[STATED TASK] Reproduce every line in the rows below, from the line containing "name author: (P. Beauv.) Le Prieur" down through the line containing "collectors: A. H. Curtiss", with both of those lines included.

** Start DATA ROWS **

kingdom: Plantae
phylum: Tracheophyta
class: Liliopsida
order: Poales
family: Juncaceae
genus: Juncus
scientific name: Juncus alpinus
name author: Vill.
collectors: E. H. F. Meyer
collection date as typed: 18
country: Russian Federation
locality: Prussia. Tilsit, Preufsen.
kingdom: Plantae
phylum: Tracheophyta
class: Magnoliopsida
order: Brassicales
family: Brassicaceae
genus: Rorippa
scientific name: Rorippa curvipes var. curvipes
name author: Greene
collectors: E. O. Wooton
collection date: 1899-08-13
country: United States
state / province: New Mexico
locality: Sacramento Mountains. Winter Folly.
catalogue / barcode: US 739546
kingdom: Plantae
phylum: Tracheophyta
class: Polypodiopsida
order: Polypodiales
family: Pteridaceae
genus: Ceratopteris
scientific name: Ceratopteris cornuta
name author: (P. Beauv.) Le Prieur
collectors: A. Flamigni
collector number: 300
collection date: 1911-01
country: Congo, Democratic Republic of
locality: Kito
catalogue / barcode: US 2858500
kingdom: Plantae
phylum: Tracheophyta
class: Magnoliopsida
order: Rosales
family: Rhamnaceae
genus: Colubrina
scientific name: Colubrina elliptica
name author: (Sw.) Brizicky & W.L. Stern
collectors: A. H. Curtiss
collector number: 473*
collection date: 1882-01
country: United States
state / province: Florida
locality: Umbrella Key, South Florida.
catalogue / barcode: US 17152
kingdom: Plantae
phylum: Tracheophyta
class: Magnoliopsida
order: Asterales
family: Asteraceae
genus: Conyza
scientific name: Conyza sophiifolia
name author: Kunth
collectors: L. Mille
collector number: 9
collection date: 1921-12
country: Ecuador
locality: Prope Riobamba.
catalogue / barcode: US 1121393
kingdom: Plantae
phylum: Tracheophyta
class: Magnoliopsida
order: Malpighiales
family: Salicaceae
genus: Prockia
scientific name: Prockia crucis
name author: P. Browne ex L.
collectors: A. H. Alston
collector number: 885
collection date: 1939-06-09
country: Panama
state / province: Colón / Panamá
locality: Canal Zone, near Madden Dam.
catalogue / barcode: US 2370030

** End DATA ROWS **

[TASK ANSWER]
name author: (P. Beauv.) Le Prieur
collectors: A. Flamigni
collector number: 300
collection date: 1911-01
country: Congo, Democratic Republic of
locality: Kito
catalogue / barcode: US 2858500
kingdom: Plantae
phylum: Tracheophyta
class: Magnoliopsida
order: Rosales
family: Rhamnaceae
genus: Colubrina
scientific name: Colubrina elliptica
name author: (Sw.) Brizicky & W.L. Stern
collectors: A. H. Curtiss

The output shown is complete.